Versace, de fil en aiguille
L’Italie a vu naître les Médicis, les Borgia et… les Versace. Ambition, meurtre, déchéance et renaissance… Cette fratrie a créé un empire de la mode synonyme de luxe. Ce vendredi à 22h40, Arte diffuse le documentaire «Versace, les liens du sang».

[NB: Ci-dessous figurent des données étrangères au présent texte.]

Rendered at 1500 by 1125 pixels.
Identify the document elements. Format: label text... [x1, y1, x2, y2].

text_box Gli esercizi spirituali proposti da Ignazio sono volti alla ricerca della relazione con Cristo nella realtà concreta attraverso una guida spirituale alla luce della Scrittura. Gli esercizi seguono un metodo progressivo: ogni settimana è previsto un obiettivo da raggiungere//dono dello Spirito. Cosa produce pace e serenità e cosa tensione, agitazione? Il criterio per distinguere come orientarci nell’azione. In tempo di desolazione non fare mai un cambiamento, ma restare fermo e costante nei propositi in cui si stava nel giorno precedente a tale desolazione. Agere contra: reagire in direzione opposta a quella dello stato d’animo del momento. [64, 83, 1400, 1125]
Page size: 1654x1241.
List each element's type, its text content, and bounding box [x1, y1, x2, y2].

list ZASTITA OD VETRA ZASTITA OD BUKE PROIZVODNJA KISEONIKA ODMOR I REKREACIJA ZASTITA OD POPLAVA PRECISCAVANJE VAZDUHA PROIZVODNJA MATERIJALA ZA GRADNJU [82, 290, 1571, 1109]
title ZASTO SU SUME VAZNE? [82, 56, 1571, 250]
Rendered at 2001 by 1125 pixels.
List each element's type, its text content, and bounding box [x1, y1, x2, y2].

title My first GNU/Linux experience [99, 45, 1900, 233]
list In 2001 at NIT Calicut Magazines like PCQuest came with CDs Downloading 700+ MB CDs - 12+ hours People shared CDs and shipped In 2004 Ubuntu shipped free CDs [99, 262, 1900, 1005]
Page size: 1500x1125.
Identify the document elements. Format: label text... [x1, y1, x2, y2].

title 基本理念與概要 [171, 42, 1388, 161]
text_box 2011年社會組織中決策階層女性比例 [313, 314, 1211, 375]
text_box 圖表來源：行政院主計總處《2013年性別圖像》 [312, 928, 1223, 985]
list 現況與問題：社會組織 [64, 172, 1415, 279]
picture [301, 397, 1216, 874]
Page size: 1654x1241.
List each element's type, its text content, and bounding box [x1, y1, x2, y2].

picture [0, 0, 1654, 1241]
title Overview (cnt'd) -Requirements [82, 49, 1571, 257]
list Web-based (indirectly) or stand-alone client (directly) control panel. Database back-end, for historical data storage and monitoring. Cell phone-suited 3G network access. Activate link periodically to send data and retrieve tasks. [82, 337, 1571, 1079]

15 juillet 1997, 9.00 du matin. Un homme entre dans sa somptueuse villa de Miami, un journal italien et le dernier numéro de «Vogue» sous le bras. Deux coups de feu retentissent. L’individu est touché à la tête par deux balles tirées à bout portant. Cet homme, c’est Gianni Versace, l’un des créateurs de mode les plus en vue du moment. Il est la cinquième victime de Philip Cunanan, tueur en série en cavale depuis trois mois. Une semaine plus tard, acculé par la police, Cunanan se donne la mort, emportant avec lui la réponse à la question que tout le monde se pose : pourquoi Versace ?
La Méduse
Giovanni Versace nait le 2 décembre 1946 à Reggio de Calabre, dans le sud de l’Italie. Dès son plus jeune âge, il traîne dans les jupes de sa mère Francesca, couturière réputée dans la région. Le petit garçon se passionne pour les tissus et apprend les ficelles du métier dans l’atelier de sa mère. À 25 ans, il poursuit son rêve en montant à Milan, «the place to be» pour percer dans la mode italienne. Après avoir travaillé pour d’autres, l’ambitieux créateur lance une maison à son nom. Et son entreprise est familiale. Santo, de deux ans son aîné, en établit le business plan : il sera le PDG, Gianni le créateur et Donatella, la petite sœur adorée, directrice artistique. La marque à la tête de Méduse est née. «Un symbole mythologique. Celui qui la regarde ne s’en remet pas. Qui porte du Versace lui sera lié toute sa vie», explique Santo.
V.I.P.
Le flamboyant styliste triomphe, associant comme personne imprimés baroques et couleurs éblouissantes, drapant ses mannequins de soie, de cuir ou d’une maille métallique brevetée. Fort de son succès, l’imperatore entreprend de conquérir le monde. Avec sa ligne de haute couture, il rivalise avec Yves Saint Laurent ou Karl Lagerfeld. Et enchaîne les coups de maître. En 1991, il ouvre son défilé sur la chanson «Freedom !» et fait défiler Naomi Campbell, Cindy Crawford, Linda Evangelista et Christy Turlington, quatre super-models qui apparaissent dans le clip de George Michael. Le créateur fait à nouveau sensation en 1994 en offrant «that dress» à Elizabeth Hurley, arrivée au bras de Hugh Grant à l’avant-première de «Quatre mariages et un enterrement», une robe noire juste fermée par quelques épingles, création iconique de Versace. La Méduse fait de la collaboration avec des stars sa marque de fabrique, habillant les célébrités de tous bords, de Madonna à Lady Di, en passant par Elton John et Sylvester Stallone.
Cadeau empoisonné
Malgré les tensions familiales, la marque est au sommet de sa gloire. Mais l’assassinat de Gianni fait dérailler la machine. Après des funérailles dignes d’un roi, la lecture du testament de Gianni laisse sa famille sans voix. Le créateur a désigné comme seule héritière Allegra, la fille de Donatella. À 13 ans, sa nièce reçoit 50 % de l’entreprise, confiés à sa mère jusqu’à sa majorité. Déjà détentrice de 20 %, Donatella reprend la direction de Versace. Après une période de bienveillance, le monde de la mode rend son jugement : la sœur cadette du génie n’est pas à la hauteur. L’Italienne sombre, abusant de la chirurgie esthétique et de la cocaïne. La diva ingérable est envoyée en cure de désintoxication. À sa sortie, elle finit par trouver son propre style, sans chercher à imiter son frère. Et devient même une icône féministe : «Pour moi, les vêtements sont des armes au service de nos objectifs», conclut-t-elle.